What kinds of tending would it take to bring me back to life?  Am I willing to receive such intimate, consequential care?  Will I consent to change? Might I dare to flourish in a world where I have thus far been invisible? “

Part of this ministry God has given the Mission is to feed and to shelter but “consequential care” that involves communicating trust and safety, offering an invitation so personal that it can hardly be missed. Offering an opportunity to heal from the inside and to share that healing with others. To see hope come alive. To this end the precious Word of God is our brush and comb.

Thank you for joining us at the Cross.

May the bright hope of the Resurrection enliven every area of our lives and produce a beauty and a fruitfulness that is the Glory of our Savior.

Happy Easter,

Pastor John


(March 2019)

The Future is Christ

Earthquakes, politics, riots, the economy. . .   This world makes a lot of noise. Sometimes all I hear is the noise and not the music. That is quite an admission for a musician. Sometimes the noise is national or international but most often it is closer to home. Often it is in my spirit. Often it threatens to drown out the still small voice that soothes, directs, comforts and inspires. You too?

Our brother Matthew, who knew something about taxes, corruption, politics and persecution, about sleeping in fields and needing to find food also knew about having a friend in God. He knew about how your life changes from natural to supernatural when God chooses you. He knew how to get out of the shadow this world casts and to walk in the shadow of the Almighty. He knew about the safety of a boat where divinity sleeps.

I have been looking at the beginning of a perfect storm. A proposed state budget revision to downsize funding for homeless services*, the elimination of a need for individuals to itemize on federal tax returns that might cause people to give less because they don’t need the deduction and the aging out of a generation of people who believed in first fruit giving, these may all combine to adversely impact many social service agencies and nonprofits including the Mission. Almost everyone I have spoken to has a concern or a comment. It woke me out of a sound sleep several times. I tried to tell Kathy it was coffee I drank too close to bedtime but it was really the noise in my unquiet heart. I care about the work we do here. I care about the people we serve. I care about the people who partner with us. The TV, radio and newspaper were all telling me how hard it was going to be.

Then I spoke with people my heart needed to hear. I spoke with the people we serve.

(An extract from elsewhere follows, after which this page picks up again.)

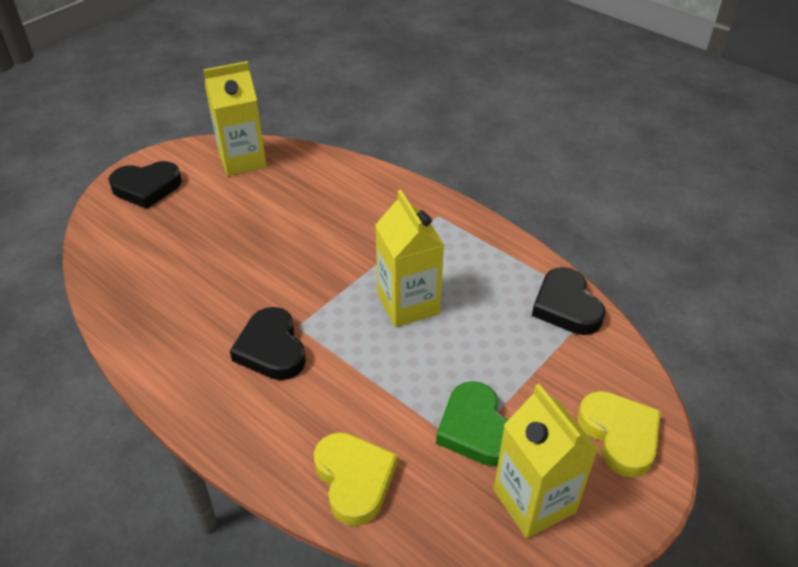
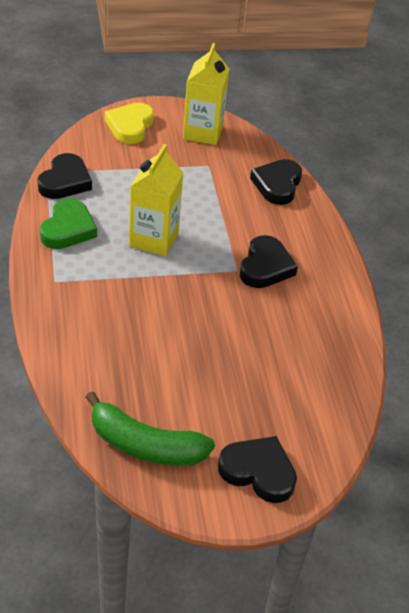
camera: 145 degrees left, 0 degrees up
yellow carton [203,61,267,176] -> green banana [86,391,215,466]
yellow heart [314,432,397,526] -> black heart [250,159,302,205]
green heart [436,381,508,466] -> green heart moved to [40,198,97,249]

I spoke with a former homeless gentleman who now shares space in Sutton House. He was able to move into an affordable home, continue to attend groups and maintain employment. Over a meal he let me know that we were an answer to prayer. A miracle. A lady shared with me that she did not know where to turn and was friendless and without direction until she found a bed at the Mission. Her life has made a 180. A miracle. A married couple is living together in mutual sobriety, working, worshiping, walking out their dreams. A miracle. Over and over I heard, “Pastor John, God made it good for me here.”

God is the miracle. That miracle is always on time.

I am taking Matthew’s advice. God will help us with whatever hard thing comes. He has treasure set aside for just such a time as this. He will bless and empower those of you who are willing to be the paymasters of His mission fields. We have found Him faithful in the past, this unchangeable One. He will be faithful as we move forward helping the lost to find a miracle.

I came to work to find a frail, eighty-year-old woman with a suitcase standing in the snow in our parking lot. “I just need help for one night,” she said. Sometimes one night can give you back your life. We are going to continue to plan for the future because the future is Christ. I know you will come with us.

Blessings and ten thousand besides!

Pastor John

* The Mission runs entirely on donations. While we will not suffer the loss of state funds other homeless services in our area will. This will surly result in an increased need for the services we provide.